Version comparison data
* * * * * * * * *

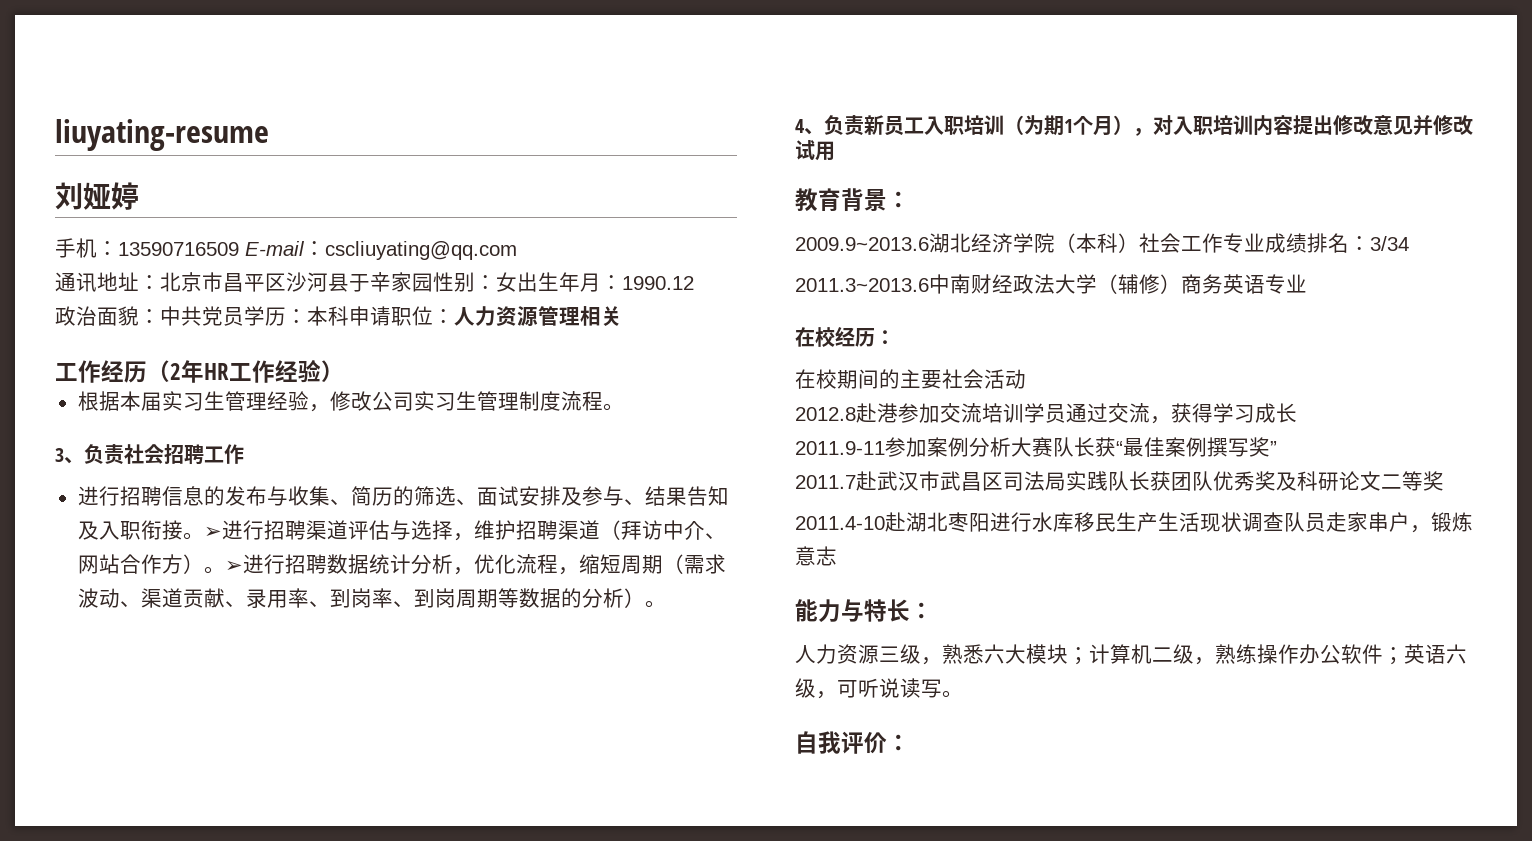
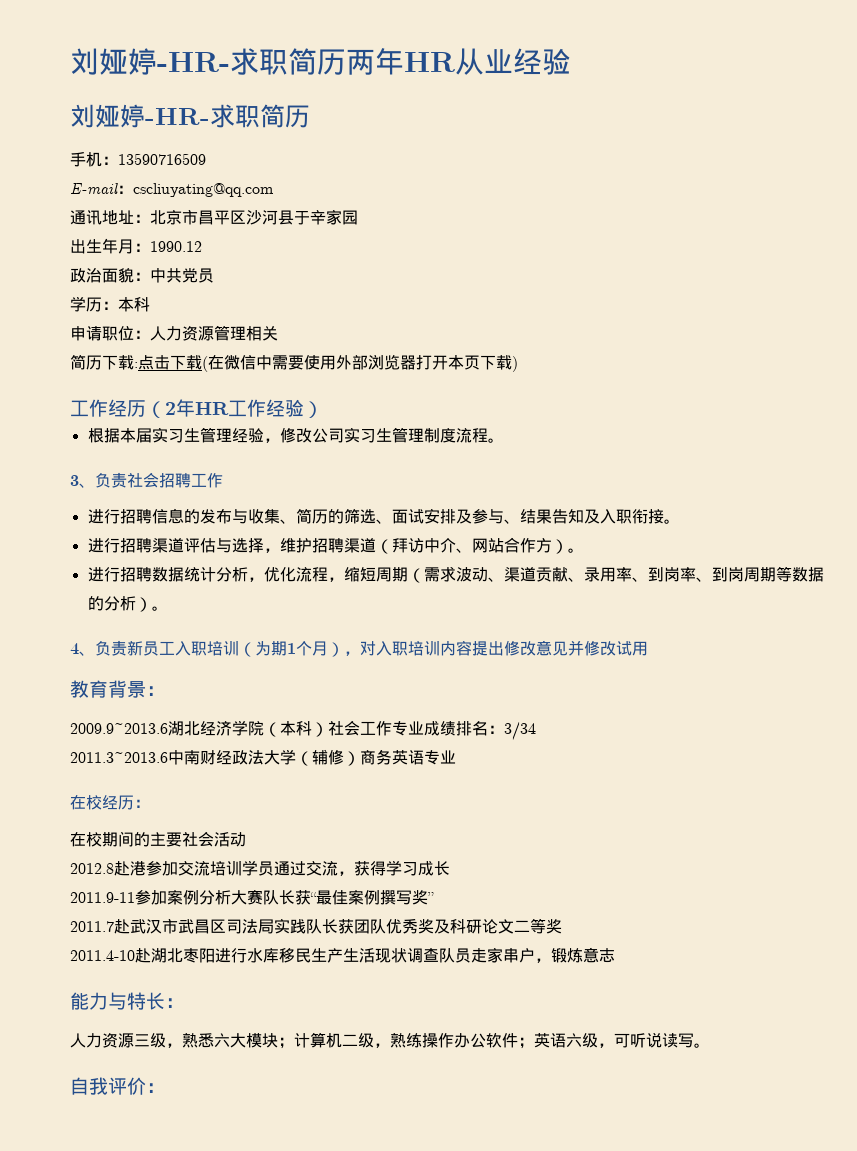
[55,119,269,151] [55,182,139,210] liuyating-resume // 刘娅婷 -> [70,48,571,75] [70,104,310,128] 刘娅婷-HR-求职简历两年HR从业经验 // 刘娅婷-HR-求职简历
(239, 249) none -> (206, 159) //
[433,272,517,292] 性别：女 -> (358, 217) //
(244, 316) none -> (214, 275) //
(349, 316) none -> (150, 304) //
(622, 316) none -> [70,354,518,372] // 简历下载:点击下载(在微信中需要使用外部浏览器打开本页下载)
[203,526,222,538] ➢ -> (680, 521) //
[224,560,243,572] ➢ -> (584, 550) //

* * * * * * * * *

● Required work
Number of lines above containing "none": give it, with no other text.

● Task solution
4